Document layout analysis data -
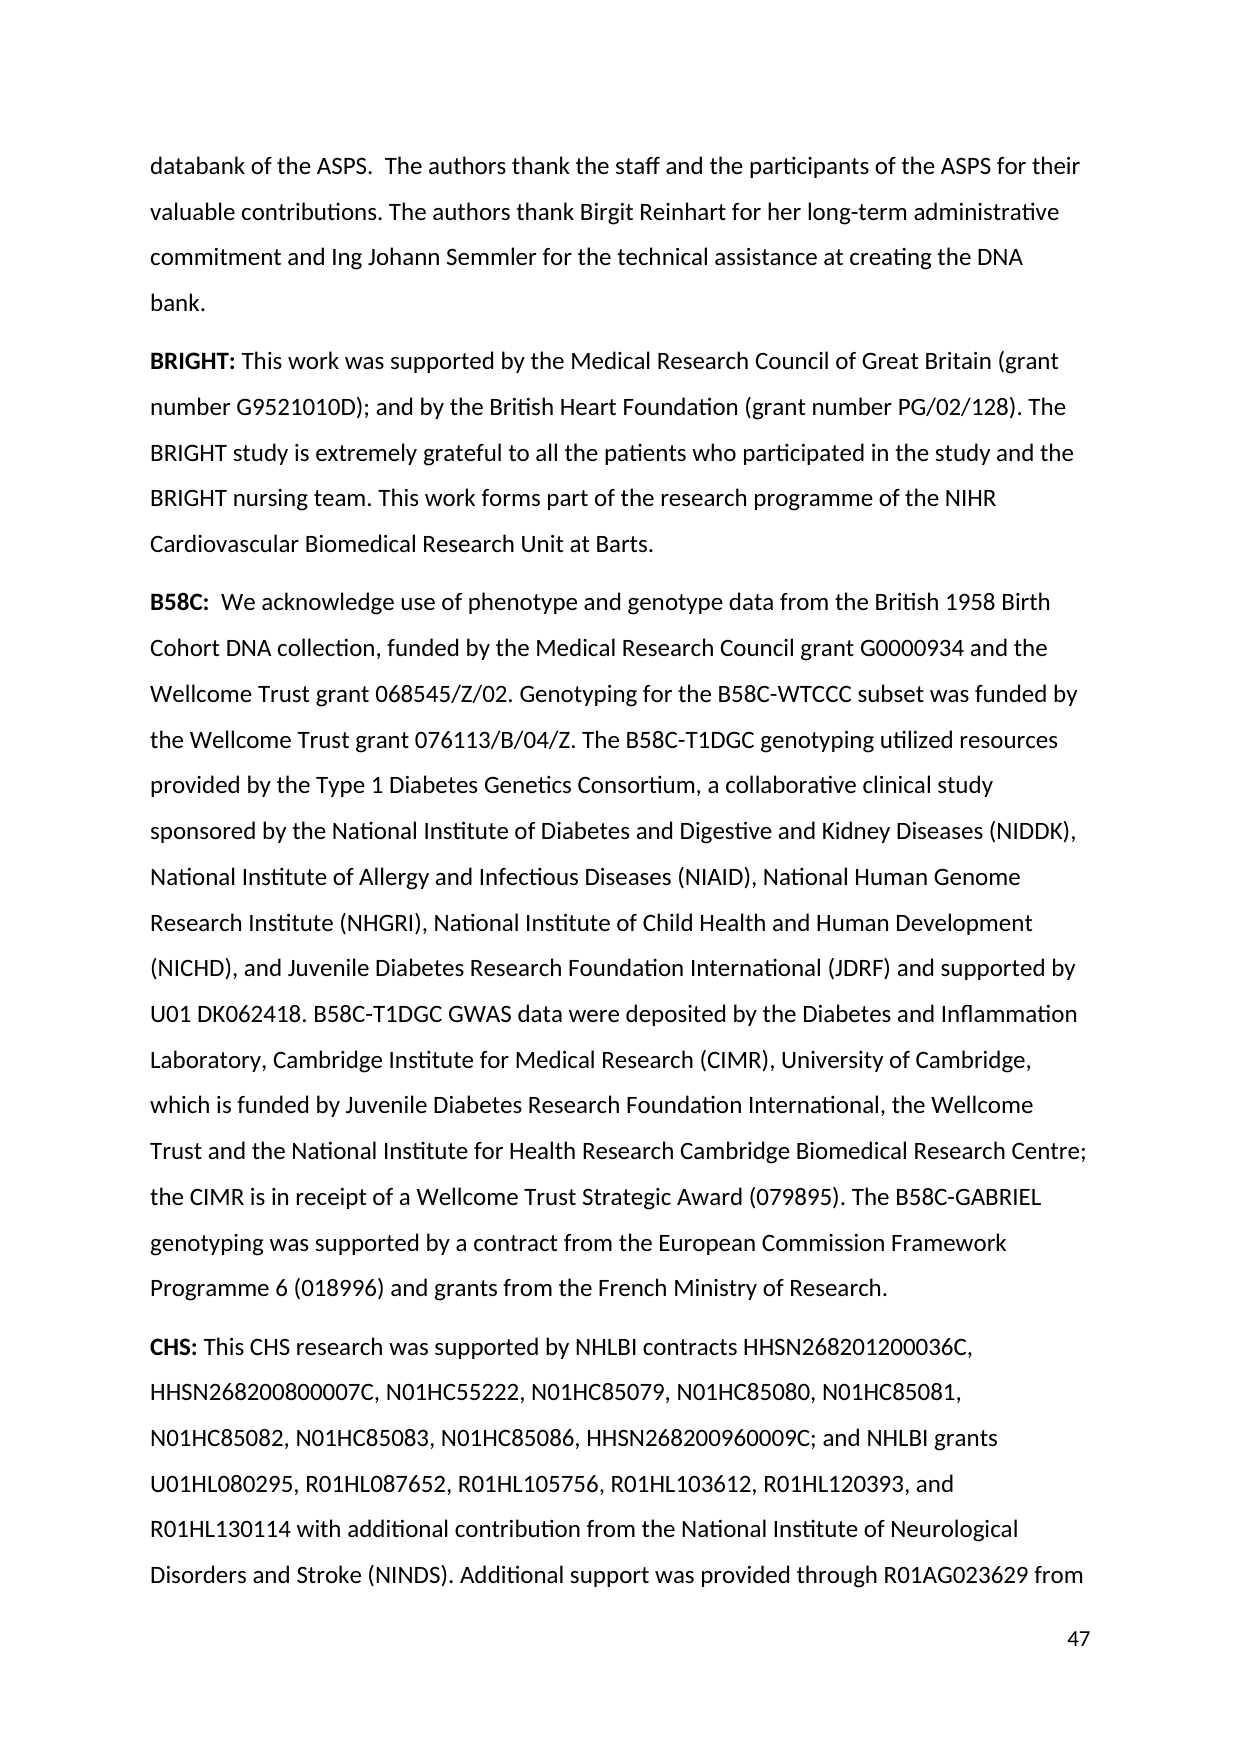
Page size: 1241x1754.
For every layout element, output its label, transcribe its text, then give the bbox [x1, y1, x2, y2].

text BRIGHT: This work was supported by the Medical Research Council of Great Britain (grant number G9521010D); and by the British Heart Foundation (grant number PG/02/128). The BRIGHT study is extremely grateful to all the patients who participated in the study and the BRIGHT nursing team. This work forms part of the research programme of the NIHR Cardiovascular Biomedical Research Unit at Barts. [150, 345, 1090, 559]
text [150, 1331, 1090, 1590]
text B58C: We acknowledge use of phenotype and genotype data from the British 1958 Birth Cohort DNA collection, funded by the Medical Research Council grant G0000934 and the Wellcome Trust grant 068545/Z/02. Genotyping for the B58C-WTCCC subset was funded by the Wellcome Trust grant 076113/B/04/Z. The B58C-T1DGC genotyping utilized resources provided by the Type 1 Diabetes Genetics Consortium, a collaborative clinical study sponsored by the National Institute of Diabetes and Digestive and Kidney Diseases (NIDDK), National Institute of Allergy and Infectious Diseases (NIAID), National Human Genome Research Institute (NHGRI), National Institute of Child Health and Human Development (NICHD), and Juvenile Diabetes Research Foundation International (JDRF) and supported by U01 DK062418. B58C-T1DGC GWAS data were deposited by the Diabetes and Inflammation Laboratory, Cambridge Institute for Medical Research (CIMR), University of Cambridge, which is funded by Juvenile Diabetes Research Foundation International, the Wellcome Trust and the National Institute for Health Research Cambridge Biomedical Research Centre; the CIMR is in receipt of a Wellcome Trust Strategic Award (079895). The B58C-GABRIEL genotyping was supported by a contract from the European Commission Framework Programme 6 (018996) and grants from the French Ministry of Research. [150, 587, 1090, 1303]
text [150, 150, 1090, 318]
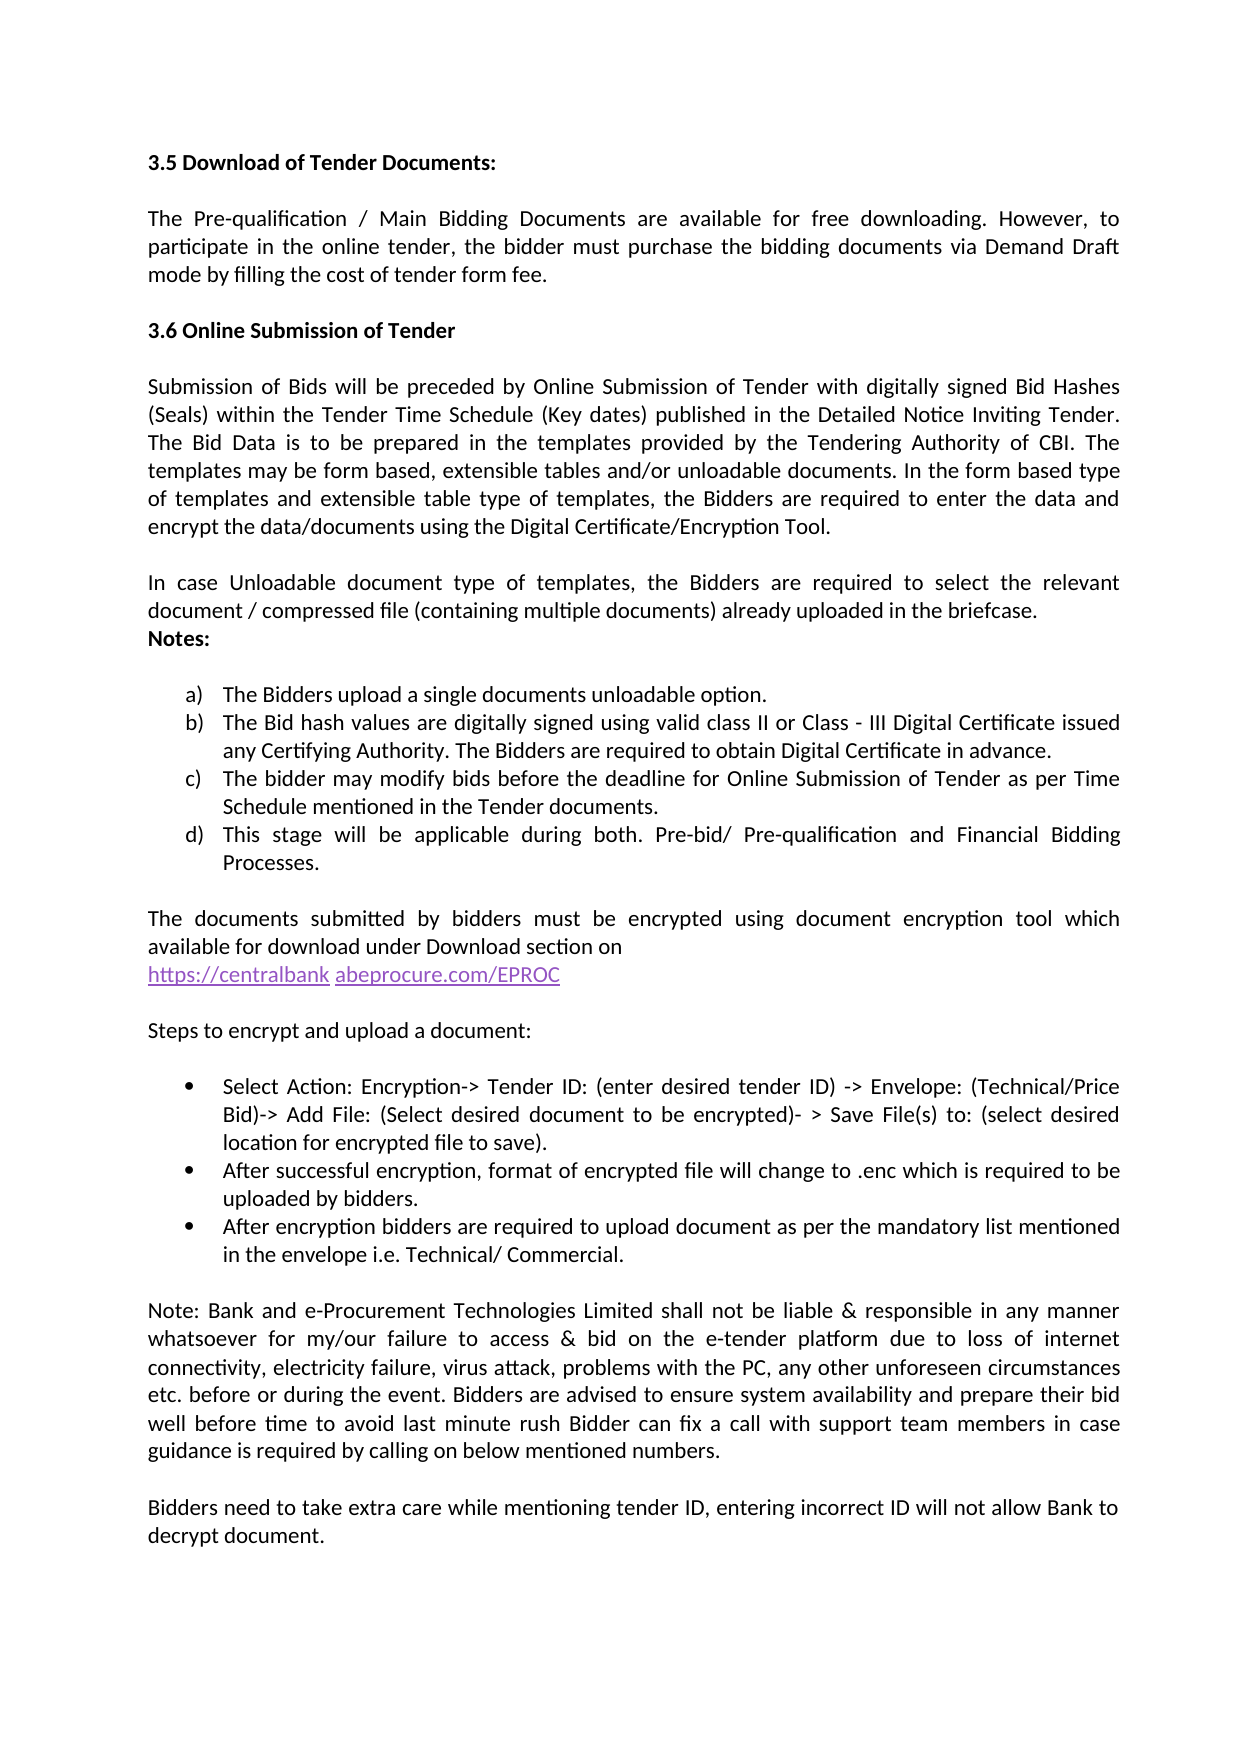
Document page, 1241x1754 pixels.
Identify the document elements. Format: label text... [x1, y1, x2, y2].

Problem description - Each record must be returned exactly as it stands, and the images omitted.

Result -
Page size: 1241x1754.
For every layout element, output its label, transcribe its text, then give the bbox [x1, y1, x2, y2].

text BRIGHT: This work was supported by the Medical Research Council of Great Britain (grant number G9521010D); and by the British Heart Foundation (grant number PG/02/128). The BRIGHT study is extremely grateful to all the patients who participated in the study and the BRIGHT nursing team. This work forms part of the research programme of the NIHR Cardiovascular Biomedical Research Unit at Barts. [150, 345, 1090, 559]
text [150, 1331, 1090, 1590]
text B58C: We acknowledge use of phenotype and genotype data from the British 1958 Birth Cohort DNA collection, funded by the Medical Research Council grant G0000934 and the Wellcome Trust grant 068545/Z/02. Genotyping for the B58C-WTCCC subset was funded by the Wellcome Trust grant 076113/B/04/Z. The B58C-T1DGC genotyping utilized resources provided by the Type 1 Diabetes Genetics Consortium, a collaborative clinical study sponsored by the National Institute of Diabetes and Digestive and Kidney Diseases (NIDDK), National Institute of Allergy and Infectious Diseases (NIAID), National Human Genome Research Institute (NHGRI), National Institute of Child Health and Human Development (NICHD), and Juvenile Diabetes Research Foundation International (JDRF) and supported by U01 DK062418. B58C-T1DGC GWAS data were deposited by the Diabetes and Inflammation Laboratory, Cambridge Institute for Medical Research (CIMR), University of Cambridge, which is funded by Juvenile Diabetes Research Foundation International, the Wellcome Trust and the National Institute for Health Research Cambridge Biomedical Research Centre; the CIMR is in receipt of a Wellcome Trust Strategic Award (079895). The B58C-GABRIEL genotyping was supported by a contract from the European Commission Framework Programme 6 (018996) and grants from the French Ministry of Research. [150, 587, 1090, 1303]
text [150, 150, 1090, 318]
Document page, 1241x1754 pixels.
Identify the document elements. Format: label text... [x1, y1, x2, y2].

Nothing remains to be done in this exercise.